🤖 AI Summary
This work addresses the challenges in near-light photometric stereo—specifically, non-convex optimization, reliance on accurate initialization, and precise light source calibration—for shape recovery. The authors propose a novel approach based on symmetric near-light configurations, where multiple pairs of light sources are arranged symmetrically about an arbitrary point. This setup enables the formulation of a linear photometric stereo model that, for the first time, permits closed-form solutions for both surface normals and depth. The method eliminates the need for initial guesses or full light source calibration, substantially reducing dependence on stringent calibration conditions. It is thus applicable to uncalibrated scenarios with spatial offsets and achieves reconstruction accuracy comparable to state-of-the-art calibrated methods—all without requiring careful initialization.
📝 Abstract
This paper describes a linear solution method for near-light photometric stereo by exploiting symmetric light source arrangements.
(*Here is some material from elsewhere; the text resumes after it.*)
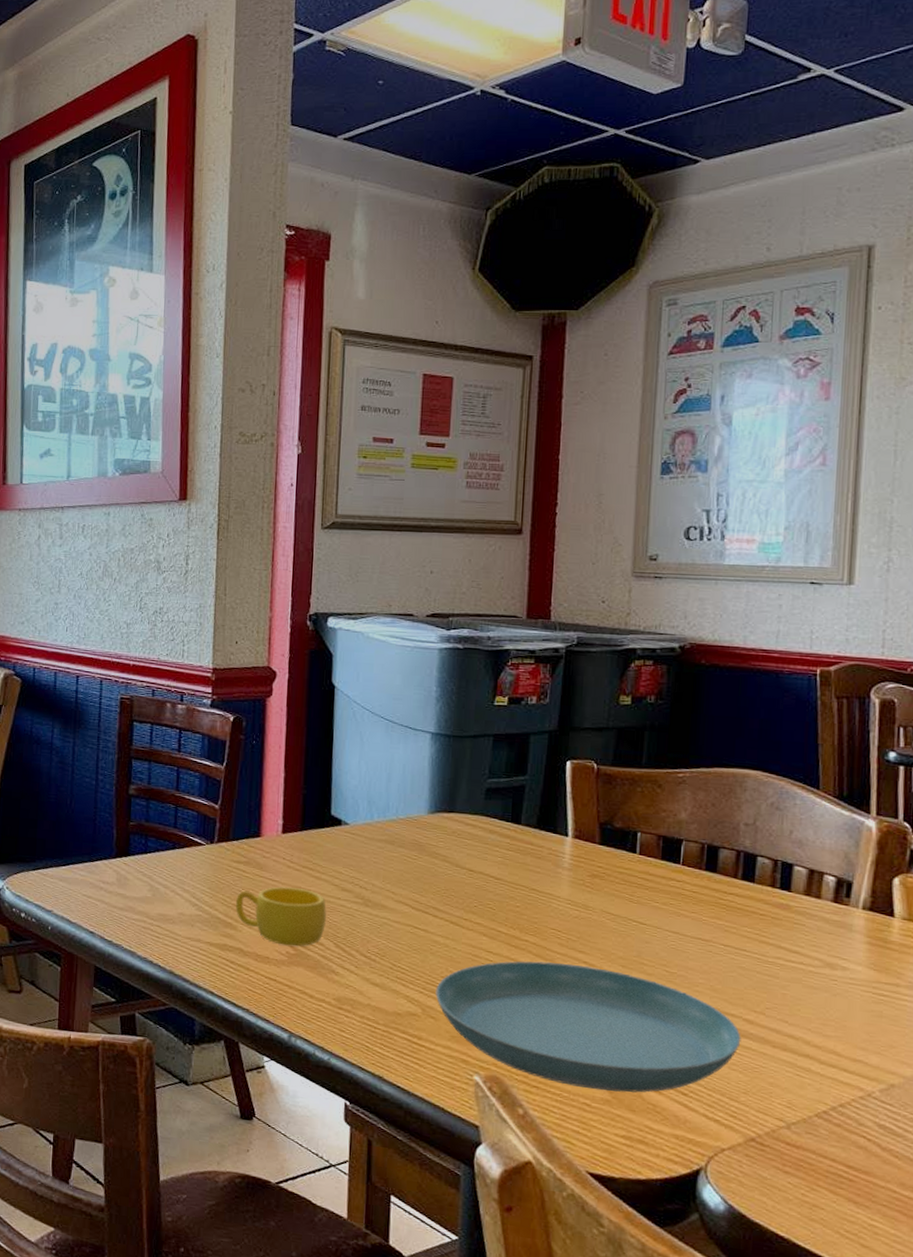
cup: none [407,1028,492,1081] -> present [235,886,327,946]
Unlike conventional non-convex optimization approaches, by arranging multiple sets of symmetric nearby light source pairs, our method derives a closed-form solution for surface normal and depth without requiring initialization. In addition, our method works as long as the light sources are symmetrically distributed about an arbitrary point even when the entire spatial offset is uncalibrated. Experiments showcase the accuracy of shape recovery accuracy of our method, achieving comparable results to the state-of-the-art calibrated near-light photometric stereo method while significantly reducing requirements of careful depth initialization and light calibration.